- Stored data
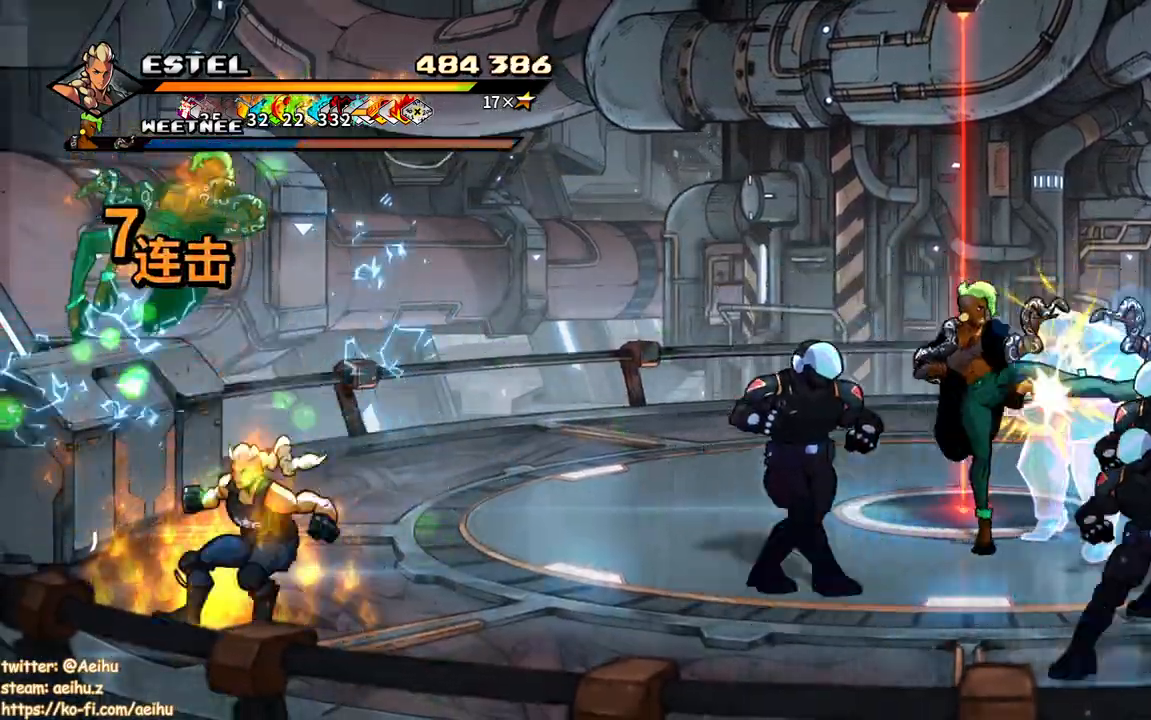
{"buttons": ["SQUARE", "DPAD_RIGHT"], "events": [[33, "SQUARE", "up"], [117, "SQUARE", "down"], [200, "SQUARE", "up"], [250, "DPAD_RIGHT", "up"], [267, "SQUARE", "down"], [333, "DPAD_RIGHT", "down"], [367, "SQUARE", "up"], [417, "DPAD_RIGHT", "up"], [417, "SQUARE", "down"], [500, "DPAD_RIGHT", "down"]]}
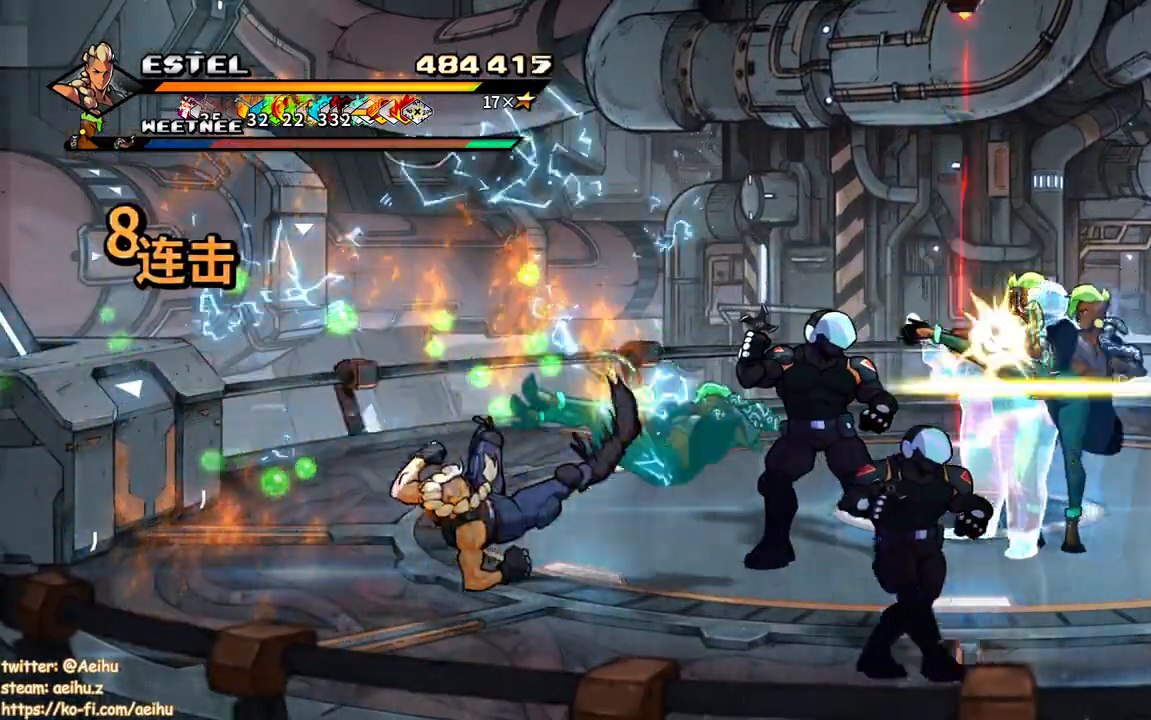
{"buttons": ["SQUARE", "DPAD_RIGHT"], "events": [[33, "SQUARE", "up"], [50, "DPAD_RIGHT", "up"], [83, "SQUARE", "down"], [100, "DPAD_RIGHT", "down"], [167, "DPAD_RIGHT", "up"], [183, "SQUARE", "up"], [233, "DPAD_RIGHT", "down"], [233, "SQUARE", "down"], [317, "SQUARE", "up"], [367, "SQUARE", "down"]]}
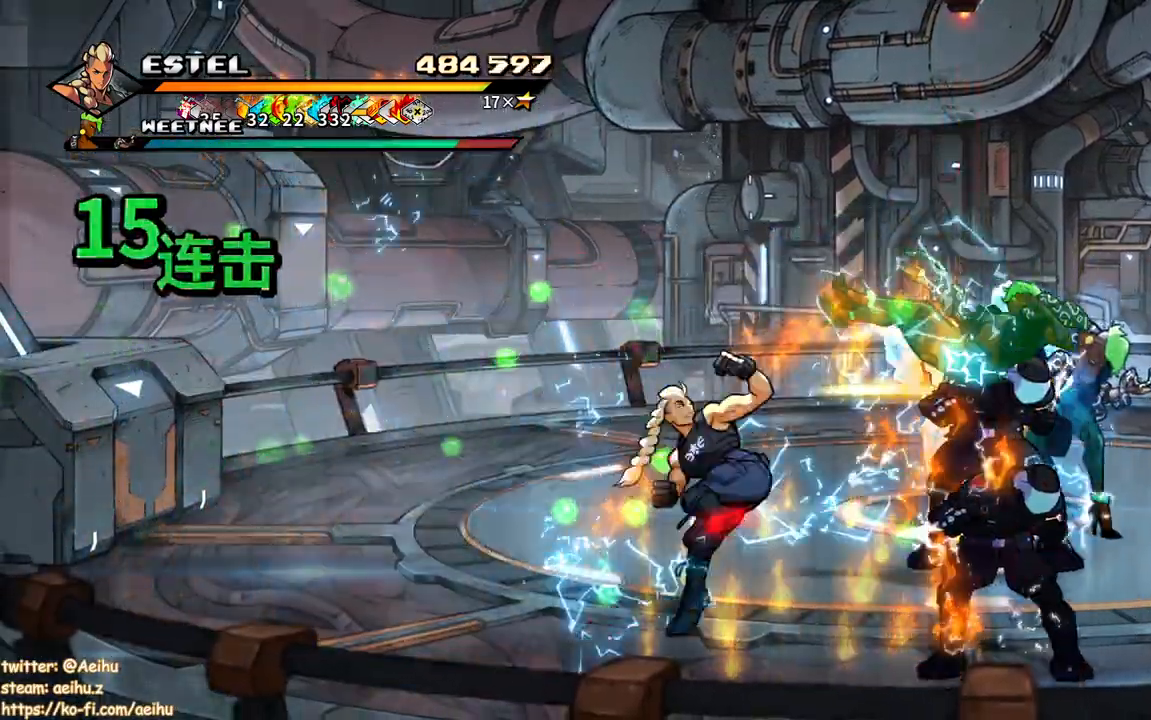
{"buttons": ["SQUARE", "DPAD_RIGHT"], "events": [[483, "DPAD_RIGHT", "up"], [500, "DPAD_RIGHT", "down"]]}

- Brief
Omit the pictures, then print the rest of the listing above exactly.

- Task solution
{"buttons": ["SQUARE", "DPAD_RIGHT"], "events": [[33, "SQUARE", "up"], [117, "SQUARE", "down"], [200, "SQUARE", "up"], [250, "DPAD_RIGHT", "up"], [267, "SQUARE", "down"], [333, "DPAD_RIGHT", "down"], [367, "SQUARE", "up"], [417, "DPAD_RIGHT", "up"], [417, "SQUARE", "down"], [500, "DPAD_RIGHT", "down"]]}
{"buttons": ["SQUARE", "DPAD_RIGHT"], "events": [[33, "SQUARE", "up"], [50, "DPAD_RIGHT", "up"], [83, "SQUARE", "down"], [100, "DPAD_RIGHT", "down"], [167, "DPAD_RIGHT", "up"], [183, "SQUARE", "up"], [233, "DPAD_RIGHT", "down"], [233, "SQUARE", "down"], [317, "SQUARE", "up"], [367, "SQUARE", "down"]]}
{"buttons": ["SQUARE", "DPAD_RIGHT"], "events": [[483, "DPAD_RIGHT", "up"], [500, "DPAD_RIGHT", "down"]]}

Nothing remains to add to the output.